Basim bezeichnet sich als "atheistischen Muslim". Im Grunde denken viele nominelle Christen im Westen nicht anders. Aber es ist ein Bekenntnis, das für nominelle Muslime eben nicht so selbstverständlich ist - aufgrund einiger Koranverse, aber auch angesichts der aufgeladenen Islamdebatte. Basim sagt heute kritisch: Mit Taqwacore sei nicht wirklich etwas Neues erfunden worden:

"Einer der größten Dichter Pakistans, der muslimische Reformer Allama Iqbal, hat sich mit dem Kapital" von Karl Marx auseinandergesetzt, er war in Deutschland und hat Nietzsche gelesen. All solche Philosophen hat es schon gegeben, in den 30er- und 40er-Jahren. Und wir heute sind daher nicht die Muslime neuen Typs.

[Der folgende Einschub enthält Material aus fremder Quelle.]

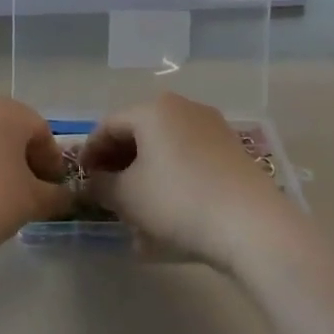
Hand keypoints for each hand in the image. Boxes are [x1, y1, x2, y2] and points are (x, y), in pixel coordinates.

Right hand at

Das belastet mich schon sehr. Man baut Erwartungen auf, dass ich mein ganzes Leben dann genau so ein Muslim bleibe. Diese selbst erfundene Definition sollen sie mal schön für sich behalten. Wir versuchen einfach nur einen Raum zu finden, um neue Kunst zu schaffen."

Basim und seine Band, die Kominas, haben sich weiterentwickelt. Ihr erstes Album hieß noch, sehr plakativ, "Wild nights in Guantanamo Bay". Nun haben sie islamische Sufi-Texte vertont. Gesungen im indischen Punjabi-Dialekt. Wohl auch, um den Journalisten keine einfachen Vorlagen mehr zu liefern. Und tatsächlich: Die US-Medien haben das Interesse verloren. Die Aufbruchstimmung des Romans: Das scheint lange her.

Punkislam in Amerika ist heute in der Krise. Die kanadische Punkfrauen-Band "The Secret Trial Five", die sich einst zu Taqwacore bekannte, hat sich offiziell distanziert. Kouroush, der die erste Taqwacore-Band in Texas gegründet hatte, macht mittlerweile gar keinen Punk mehr, sondern elektronische Ambientrhythmen. Obwohl er sagt: Das mit dem Punk werde immer schnell so eng gesehen:

"Punkrock ist eine Ideologie, eine Haltung. Das lässt sich nicht an Äußerlichkeiten festmachen. Es geht nicht um Frisuren und Klamotten, oder welche Bands man hört. Es geht darum, wer du bist und was dich glücklich macht. Die eine oder andere Norm brechen, das könnte man zwar "Punkrock" nennen. Aber letztlich geht es nicht darum, anders zu sein, sondern darum, sich selbst treu zu bleiben - das ist Punkrock."